There are countless good advice posts online suggesting leave more time for your journey, advice regarding weather conditions etcetera, I shall almost certainly write more of those myself.
This post on the other hand is simply a plea from the heart of a cynical driving instructor to his fellow humanity:
Please show a little more patience on the road!
Temperatures in the Nuneaton area were below freezing point last night and remain in low single figures as I write this.
Having been out on lessons this morning I have seen pedestrians who have chosen to walk along the road instead of the footpath. Please understand that this is something that you undertake entirely at your own risk and not a choice that I can endorse or encourage. Walking slower on the footpath has to be safer. However, should you find yourself in a position where you have no alternative to walking along the carriageway; or should you continue to choose to, then please follow the advice in the Highway Code and walk on the side of the road that allows you to face the oncoming traffic.
I am not trying to preach here. I saw a lady on Vernons Lane this morning scared by a near miss from a driver who was in control of their car but drove very close anyway, literally as if the pedestrian had not been there.
This behaviour should not happen but we have to face the fact that we know that it does and act appropriately.
Alongside a great number of Nuneaton residents I am delighted to see that the improvements to the roundabout on the A444 on Coton Road in Nuneaton are nearing completion.
Until the traffic light system is switched on sometime later this month I would advise extra caution when approaching this roundabout from any direction.
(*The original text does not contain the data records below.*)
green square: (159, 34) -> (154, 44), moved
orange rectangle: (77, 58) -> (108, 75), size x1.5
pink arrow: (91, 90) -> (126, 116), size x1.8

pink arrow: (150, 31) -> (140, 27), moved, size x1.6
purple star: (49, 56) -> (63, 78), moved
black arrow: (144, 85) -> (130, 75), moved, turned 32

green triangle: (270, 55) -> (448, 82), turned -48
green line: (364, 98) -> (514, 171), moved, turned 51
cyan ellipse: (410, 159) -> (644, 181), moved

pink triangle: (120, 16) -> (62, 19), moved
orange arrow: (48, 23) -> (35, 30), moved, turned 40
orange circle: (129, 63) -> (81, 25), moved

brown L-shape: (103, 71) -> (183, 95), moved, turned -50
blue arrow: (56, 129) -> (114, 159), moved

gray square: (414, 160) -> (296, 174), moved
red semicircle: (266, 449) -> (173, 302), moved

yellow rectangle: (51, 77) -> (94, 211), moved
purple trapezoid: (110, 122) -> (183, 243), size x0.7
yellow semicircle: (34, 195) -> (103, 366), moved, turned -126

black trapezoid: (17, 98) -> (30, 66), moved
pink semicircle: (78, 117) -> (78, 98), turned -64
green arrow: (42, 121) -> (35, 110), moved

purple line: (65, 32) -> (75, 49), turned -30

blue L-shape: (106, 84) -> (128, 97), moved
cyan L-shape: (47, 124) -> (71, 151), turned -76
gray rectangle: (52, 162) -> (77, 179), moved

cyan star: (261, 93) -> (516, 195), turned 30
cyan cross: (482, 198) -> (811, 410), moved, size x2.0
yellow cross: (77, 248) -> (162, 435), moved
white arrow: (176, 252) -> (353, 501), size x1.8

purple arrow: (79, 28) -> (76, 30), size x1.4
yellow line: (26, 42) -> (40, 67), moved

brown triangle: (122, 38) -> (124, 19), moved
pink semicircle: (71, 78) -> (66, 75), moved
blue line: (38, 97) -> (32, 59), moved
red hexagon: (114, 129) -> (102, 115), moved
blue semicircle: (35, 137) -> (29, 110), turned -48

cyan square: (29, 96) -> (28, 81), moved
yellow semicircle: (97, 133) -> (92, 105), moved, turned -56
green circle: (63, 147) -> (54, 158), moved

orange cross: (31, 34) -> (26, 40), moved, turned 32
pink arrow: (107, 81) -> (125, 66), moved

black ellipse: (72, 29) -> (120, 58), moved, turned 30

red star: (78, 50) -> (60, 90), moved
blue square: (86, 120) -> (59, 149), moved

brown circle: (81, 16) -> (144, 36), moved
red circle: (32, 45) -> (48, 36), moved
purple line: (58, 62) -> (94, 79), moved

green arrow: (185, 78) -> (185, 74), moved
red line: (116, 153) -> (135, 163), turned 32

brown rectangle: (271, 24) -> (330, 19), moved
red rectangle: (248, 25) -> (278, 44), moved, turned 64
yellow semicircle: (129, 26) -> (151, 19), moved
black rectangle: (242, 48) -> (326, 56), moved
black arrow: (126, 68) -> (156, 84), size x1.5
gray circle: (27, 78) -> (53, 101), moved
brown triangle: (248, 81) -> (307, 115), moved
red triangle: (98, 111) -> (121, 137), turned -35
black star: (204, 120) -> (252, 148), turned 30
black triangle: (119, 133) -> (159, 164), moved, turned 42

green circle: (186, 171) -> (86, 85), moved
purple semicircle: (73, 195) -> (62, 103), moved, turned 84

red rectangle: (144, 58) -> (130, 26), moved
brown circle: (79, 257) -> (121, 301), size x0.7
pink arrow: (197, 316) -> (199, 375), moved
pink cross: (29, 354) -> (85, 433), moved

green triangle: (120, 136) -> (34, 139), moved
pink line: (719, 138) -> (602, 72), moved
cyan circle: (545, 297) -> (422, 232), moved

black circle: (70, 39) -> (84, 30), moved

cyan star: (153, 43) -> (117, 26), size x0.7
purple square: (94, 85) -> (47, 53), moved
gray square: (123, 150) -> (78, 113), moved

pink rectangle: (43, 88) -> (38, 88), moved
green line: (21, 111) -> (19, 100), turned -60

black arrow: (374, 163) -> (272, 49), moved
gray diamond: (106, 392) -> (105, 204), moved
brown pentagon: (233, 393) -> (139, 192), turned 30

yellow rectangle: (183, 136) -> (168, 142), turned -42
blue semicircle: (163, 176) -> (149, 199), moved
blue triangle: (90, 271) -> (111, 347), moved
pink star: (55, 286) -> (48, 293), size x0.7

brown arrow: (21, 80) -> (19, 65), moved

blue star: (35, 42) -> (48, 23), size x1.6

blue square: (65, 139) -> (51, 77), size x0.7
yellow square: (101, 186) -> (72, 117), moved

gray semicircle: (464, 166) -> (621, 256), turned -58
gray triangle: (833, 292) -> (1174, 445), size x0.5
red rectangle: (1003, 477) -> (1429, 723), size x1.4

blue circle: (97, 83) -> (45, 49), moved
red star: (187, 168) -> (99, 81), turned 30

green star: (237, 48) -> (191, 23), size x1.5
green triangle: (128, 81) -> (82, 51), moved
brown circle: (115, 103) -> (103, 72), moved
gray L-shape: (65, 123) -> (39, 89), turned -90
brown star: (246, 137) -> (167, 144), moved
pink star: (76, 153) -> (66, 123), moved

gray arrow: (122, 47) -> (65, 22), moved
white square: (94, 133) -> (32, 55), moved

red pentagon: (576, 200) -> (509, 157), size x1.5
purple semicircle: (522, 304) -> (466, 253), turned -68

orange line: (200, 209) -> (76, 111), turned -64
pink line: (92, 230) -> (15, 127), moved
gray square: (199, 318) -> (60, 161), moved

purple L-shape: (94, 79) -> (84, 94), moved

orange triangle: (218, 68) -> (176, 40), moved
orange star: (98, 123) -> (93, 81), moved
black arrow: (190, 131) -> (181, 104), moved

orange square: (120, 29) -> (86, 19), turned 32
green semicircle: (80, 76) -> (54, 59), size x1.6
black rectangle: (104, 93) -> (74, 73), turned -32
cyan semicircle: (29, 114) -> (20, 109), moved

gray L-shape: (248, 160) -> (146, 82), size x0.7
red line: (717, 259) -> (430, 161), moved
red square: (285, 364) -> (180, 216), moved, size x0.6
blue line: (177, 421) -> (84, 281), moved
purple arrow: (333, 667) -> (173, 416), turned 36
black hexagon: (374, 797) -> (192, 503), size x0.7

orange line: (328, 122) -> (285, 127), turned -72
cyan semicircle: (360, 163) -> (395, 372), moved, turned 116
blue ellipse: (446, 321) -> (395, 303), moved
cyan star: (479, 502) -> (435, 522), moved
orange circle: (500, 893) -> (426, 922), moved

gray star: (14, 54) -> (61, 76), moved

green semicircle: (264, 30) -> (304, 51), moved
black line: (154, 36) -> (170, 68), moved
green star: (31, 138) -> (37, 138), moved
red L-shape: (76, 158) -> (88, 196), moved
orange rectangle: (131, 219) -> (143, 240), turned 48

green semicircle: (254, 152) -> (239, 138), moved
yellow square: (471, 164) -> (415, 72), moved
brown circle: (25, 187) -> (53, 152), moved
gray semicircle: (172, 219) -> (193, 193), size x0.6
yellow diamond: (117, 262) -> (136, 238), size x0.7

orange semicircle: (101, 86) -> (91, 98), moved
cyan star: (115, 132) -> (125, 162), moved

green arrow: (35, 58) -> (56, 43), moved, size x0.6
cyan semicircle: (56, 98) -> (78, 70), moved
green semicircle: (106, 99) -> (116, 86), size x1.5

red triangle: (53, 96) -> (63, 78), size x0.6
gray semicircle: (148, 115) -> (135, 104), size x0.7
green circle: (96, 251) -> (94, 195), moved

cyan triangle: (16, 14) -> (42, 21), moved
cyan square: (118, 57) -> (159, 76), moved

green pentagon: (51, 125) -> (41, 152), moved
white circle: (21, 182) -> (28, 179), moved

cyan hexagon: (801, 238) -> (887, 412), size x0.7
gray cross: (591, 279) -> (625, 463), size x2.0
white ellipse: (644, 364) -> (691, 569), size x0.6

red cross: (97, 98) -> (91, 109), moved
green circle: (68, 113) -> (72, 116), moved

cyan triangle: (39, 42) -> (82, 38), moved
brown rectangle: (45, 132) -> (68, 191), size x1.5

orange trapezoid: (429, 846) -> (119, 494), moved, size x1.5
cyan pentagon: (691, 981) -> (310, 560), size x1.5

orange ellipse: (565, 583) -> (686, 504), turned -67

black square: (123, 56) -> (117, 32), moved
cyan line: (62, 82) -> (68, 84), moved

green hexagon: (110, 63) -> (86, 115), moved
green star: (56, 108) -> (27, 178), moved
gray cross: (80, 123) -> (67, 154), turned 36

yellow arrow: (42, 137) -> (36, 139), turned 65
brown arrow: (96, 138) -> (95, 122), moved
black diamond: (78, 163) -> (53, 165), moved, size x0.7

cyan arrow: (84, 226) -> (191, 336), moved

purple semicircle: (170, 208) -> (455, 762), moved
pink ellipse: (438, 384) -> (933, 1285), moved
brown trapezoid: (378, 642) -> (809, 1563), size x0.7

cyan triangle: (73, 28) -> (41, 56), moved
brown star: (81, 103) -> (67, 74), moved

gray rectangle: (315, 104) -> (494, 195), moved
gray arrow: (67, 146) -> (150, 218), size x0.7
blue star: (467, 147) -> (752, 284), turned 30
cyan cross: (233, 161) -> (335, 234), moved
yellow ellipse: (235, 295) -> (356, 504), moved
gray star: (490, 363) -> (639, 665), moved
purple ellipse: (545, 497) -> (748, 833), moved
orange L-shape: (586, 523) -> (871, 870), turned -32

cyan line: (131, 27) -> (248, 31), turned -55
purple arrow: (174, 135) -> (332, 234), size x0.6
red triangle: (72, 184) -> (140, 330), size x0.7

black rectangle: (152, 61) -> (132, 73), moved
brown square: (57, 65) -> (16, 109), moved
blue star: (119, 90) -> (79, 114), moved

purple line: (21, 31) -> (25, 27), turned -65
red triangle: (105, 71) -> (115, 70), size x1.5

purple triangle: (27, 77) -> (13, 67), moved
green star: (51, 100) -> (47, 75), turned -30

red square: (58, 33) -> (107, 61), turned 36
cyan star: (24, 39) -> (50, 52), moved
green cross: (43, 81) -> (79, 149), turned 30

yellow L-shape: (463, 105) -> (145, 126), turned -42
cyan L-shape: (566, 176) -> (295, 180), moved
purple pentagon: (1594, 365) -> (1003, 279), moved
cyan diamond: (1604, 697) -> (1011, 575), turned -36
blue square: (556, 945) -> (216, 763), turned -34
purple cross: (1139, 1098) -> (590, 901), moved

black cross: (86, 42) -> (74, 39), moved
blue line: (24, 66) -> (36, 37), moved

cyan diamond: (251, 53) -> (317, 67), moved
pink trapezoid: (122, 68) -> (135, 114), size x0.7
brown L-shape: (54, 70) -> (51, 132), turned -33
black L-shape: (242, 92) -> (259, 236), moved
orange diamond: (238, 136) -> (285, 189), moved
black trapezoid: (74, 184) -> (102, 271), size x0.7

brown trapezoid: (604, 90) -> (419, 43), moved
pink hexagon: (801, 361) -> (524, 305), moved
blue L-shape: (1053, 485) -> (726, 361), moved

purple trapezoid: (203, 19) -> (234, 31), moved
Many drivers are entering the junction in a haphazard manner which increases the danger for every other road user. I would certainly advise cyclists to avoid this junction completely until the traffic control system is fully operational, or if that is not a possibility at least exercise extreme caution before changing direction.
While the scheme is being completed I would urge all road users to pay considerable attention to the signage and road markings on approach to the roundabout. They are now quite considerably different and it is clear that drivers at the moment are all over the place.
Take your time on the new junction and drive accurately please – this is in your own best interests!
There is some debate locally as to whether the improvements will actually deliver benefits to safety or the flow of traffic in the area. It is my belief that they will deliver both. I am looking forward to the latest improvement to our traffic system becoming fully functional to experience it for myself.